Select every line in the entries below that contains the string "Innsbruck", matching case exactly, and copy each one.

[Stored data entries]
-=-=-=-=-
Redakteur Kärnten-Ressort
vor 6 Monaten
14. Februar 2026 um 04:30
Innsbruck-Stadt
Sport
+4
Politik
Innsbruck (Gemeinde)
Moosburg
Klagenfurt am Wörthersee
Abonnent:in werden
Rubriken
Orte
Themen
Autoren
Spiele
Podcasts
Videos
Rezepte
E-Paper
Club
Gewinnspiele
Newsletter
-=-=-=-=-
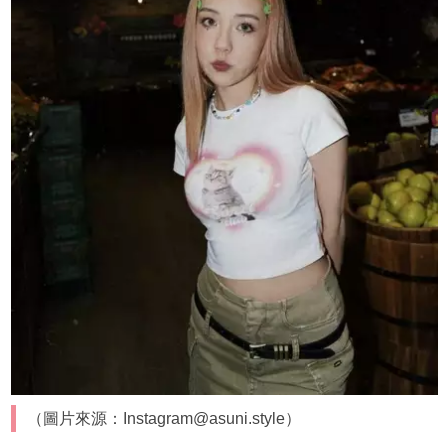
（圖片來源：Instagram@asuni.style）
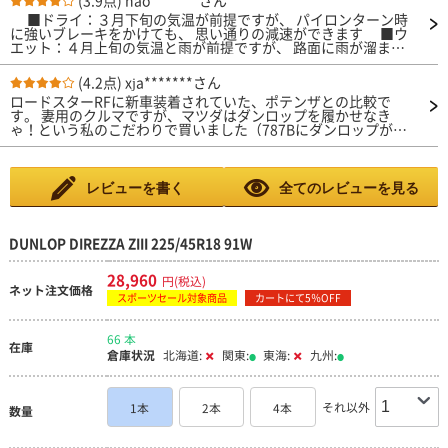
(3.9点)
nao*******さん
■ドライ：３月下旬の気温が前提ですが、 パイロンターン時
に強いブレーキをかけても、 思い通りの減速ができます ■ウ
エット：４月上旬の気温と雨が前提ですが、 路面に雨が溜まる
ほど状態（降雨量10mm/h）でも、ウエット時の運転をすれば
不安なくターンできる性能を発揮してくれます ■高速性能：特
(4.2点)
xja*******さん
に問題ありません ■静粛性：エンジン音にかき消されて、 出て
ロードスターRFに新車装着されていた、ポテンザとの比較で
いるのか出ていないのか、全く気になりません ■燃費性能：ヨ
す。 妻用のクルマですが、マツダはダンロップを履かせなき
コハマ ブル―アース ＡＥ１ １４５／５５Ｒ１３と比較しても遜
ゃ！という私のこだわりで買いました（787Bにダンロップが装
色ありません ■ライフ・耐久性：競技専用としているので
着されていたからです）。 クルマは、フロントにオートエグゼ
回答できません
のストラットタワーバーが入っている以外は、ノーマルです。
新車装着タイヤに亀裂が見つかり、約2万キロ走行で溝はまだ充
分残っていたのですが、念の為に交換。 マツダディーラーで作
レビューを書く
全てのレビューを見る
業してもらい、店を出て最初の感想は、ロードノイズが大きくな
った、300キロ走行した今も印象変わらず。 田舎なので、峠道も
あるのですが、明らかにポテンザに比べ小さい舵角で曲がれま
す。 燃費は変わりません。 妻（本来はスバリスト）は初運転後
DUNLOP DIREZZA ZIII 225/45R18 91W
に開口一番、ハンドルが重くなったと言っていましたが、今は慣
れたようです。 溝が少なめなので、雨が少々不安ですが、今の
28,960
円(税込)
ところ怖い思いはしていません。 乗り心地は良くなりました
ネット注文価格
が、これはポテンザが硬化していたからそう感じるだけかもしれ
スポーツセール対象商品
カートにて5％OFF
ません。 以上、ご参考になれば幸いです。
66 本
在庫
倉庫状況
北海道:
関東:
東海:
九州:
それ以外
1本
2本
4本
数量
-=-=-=-=-
#### [Exercise answer]
Innsbruck-Stadt
Innsbruck (Gemeinde)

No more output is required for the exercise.